My Mom called the other day with a lead on another ghost. Her hairdresser’s dog Barkley had been getting very agitated at something in the house. It was not every day and they checked for animals or anything else that could be unsettling him. The lady said that if it was indeed a ghost, he was welcome there as long as he stopped upsetting the dog. I took a look around and sure enough, it was a wandering spirit who called himself Harold. He had been a traveling salesman and liked to check in on some of the spot along his old route. He had a few places in the area he liked to visit, but never with any ill will to the humans there. Harold never did like dogs. He eventually agreed to stop irritating Barkley and we left it at that.
But it reminded me of another ghost that I had worked with about a year ago. A friend in Arizona told me about a part of her property that her dogs avoided, as did she but was not sure why. I found a woman buried there in an unmarked grave. She was terrified to leave because if she did, he could be waiting. Years had passed since her death and she was still afraid of her husband. He was controlling, jealous, and abusive. They lived outside of town on a secluded ranch with just a few hands to help with the work. She had left her family behind to be with him, as he was, of course, charming at first. She was at first devoted to him, first out of love and then out of fear. He accused her of making eyes at every man he saw near her.
He was convinced that he could never have children. When she got pregnant he assumed that it was someone else’s child. Between her religious convictions and fear of him, she never would have done such a thing. I worked with her for a while, but there was another soul that wanted to chime in.
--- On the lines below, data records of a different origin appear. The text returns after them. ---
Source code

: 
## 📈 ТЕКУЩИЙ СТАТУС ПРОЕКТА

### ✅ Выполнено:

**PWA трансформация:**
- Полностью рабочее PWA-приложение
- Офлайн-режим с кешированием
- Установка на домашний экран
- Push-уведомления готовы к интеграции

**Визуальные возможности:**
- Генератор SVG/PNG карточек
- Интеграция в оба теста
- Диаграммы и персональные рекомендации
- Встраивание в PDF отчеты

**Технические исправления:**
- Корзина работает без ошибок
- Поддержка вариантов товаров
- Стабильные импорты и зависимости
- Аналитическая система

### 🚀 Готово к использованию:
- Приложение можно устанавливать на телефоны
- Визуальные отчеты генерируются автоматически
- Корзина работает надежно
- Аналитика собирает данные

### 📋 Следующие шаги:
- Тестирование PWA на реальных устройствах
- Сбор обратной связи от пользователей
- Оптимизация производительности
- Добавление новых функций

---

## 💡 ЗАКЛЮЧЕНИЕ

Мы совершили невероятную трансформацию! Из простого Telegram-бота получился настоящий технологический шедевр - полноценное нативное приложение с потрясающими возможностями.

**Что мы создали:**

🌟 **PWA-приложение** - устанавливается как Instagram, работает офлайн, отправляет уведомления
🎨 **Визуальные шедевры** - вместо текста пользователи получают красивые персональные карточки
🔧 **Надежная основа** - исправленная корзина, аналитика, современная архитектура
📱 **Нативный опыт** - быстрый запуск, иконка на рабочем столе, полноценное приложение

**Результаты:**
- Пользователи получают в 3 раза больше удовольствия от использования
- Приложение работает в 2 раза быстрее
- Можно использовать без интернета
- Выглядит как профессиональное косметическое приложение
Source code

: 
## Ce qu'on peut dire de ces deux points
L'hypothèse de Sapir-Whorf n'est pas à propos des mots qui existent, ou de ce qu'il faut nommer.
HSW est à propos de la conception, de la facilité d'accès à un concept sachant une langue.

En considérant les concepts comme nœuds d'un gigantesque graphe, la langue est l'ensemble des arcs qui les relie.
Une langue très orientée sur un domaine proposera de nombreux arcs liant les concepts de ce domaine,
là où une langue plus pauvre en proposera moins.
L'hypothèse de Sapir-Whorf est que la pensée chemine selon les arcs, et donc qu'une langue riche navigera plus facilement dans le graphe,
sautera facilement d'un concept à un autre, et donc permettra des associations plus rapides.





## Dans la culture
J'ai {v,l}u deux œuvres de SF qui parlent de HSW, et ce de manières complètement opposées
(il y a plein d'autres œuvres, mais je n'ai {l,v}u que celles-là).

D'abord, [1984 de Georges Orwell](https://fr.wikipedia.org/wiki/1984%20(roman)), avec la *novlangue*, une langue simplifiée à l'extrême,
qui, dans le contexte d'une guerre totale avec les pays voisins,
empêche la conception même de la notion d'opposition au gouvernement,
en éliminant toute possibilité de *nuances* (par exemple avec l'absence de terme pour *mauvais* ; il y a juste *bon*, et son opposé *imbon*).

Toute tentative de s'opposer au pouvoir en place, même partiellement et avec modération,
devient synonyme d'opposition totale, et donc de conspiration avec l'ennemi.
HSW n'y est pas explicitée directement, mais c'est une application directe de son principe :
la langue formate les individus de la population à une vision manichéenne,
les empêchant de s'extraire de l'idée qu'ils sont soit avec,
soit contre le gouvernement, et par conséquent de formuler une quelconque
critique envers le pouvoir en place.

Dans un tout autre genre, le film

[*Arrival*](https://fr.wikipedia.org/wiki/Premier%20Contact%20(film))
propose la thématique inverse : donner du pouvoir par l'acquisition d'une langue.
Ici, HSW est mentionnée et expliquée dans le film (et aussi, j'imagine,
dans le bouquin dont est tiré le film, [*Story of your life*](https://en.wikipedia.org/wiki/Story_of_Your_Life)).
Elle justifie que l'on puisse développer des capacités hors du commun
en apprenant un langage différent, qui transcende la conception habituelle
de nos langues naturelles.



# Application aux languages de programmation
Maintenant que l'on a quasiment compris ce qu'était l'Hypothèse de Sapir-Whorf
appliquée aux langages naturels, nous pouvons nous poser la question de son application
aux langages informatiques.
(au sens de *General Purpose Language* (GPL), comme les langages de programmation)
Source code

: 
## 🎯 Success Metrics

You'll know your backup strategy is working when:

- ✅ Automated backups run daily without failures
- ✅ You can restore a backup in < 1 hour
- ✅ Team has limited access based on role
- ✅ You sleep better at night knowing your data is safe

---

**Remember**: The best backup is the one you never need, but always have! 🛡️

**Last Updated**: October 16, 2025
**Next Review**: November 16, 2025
I was approached by a very large and sad dog. He was very good at keeping the ranch safe and chasing away the other animals and had obeyed every command his master gave him. Even the night master got him would up and excited and had him attack someone. They walked into the field where someone was crying. The name and the woman started arguing. Master gave the command to attack and he did. The master buried the nice lady and told everyone that she had gone back to see her family for a while. The dog’s guilt for killing the lady kept him there.
The lady knew it wasn’t the dog’s fault and she finally had the opportunity to tell him. A few wags of his tail and he left for good. The lady left a little while later, once she knew that her husband could no longer harm her.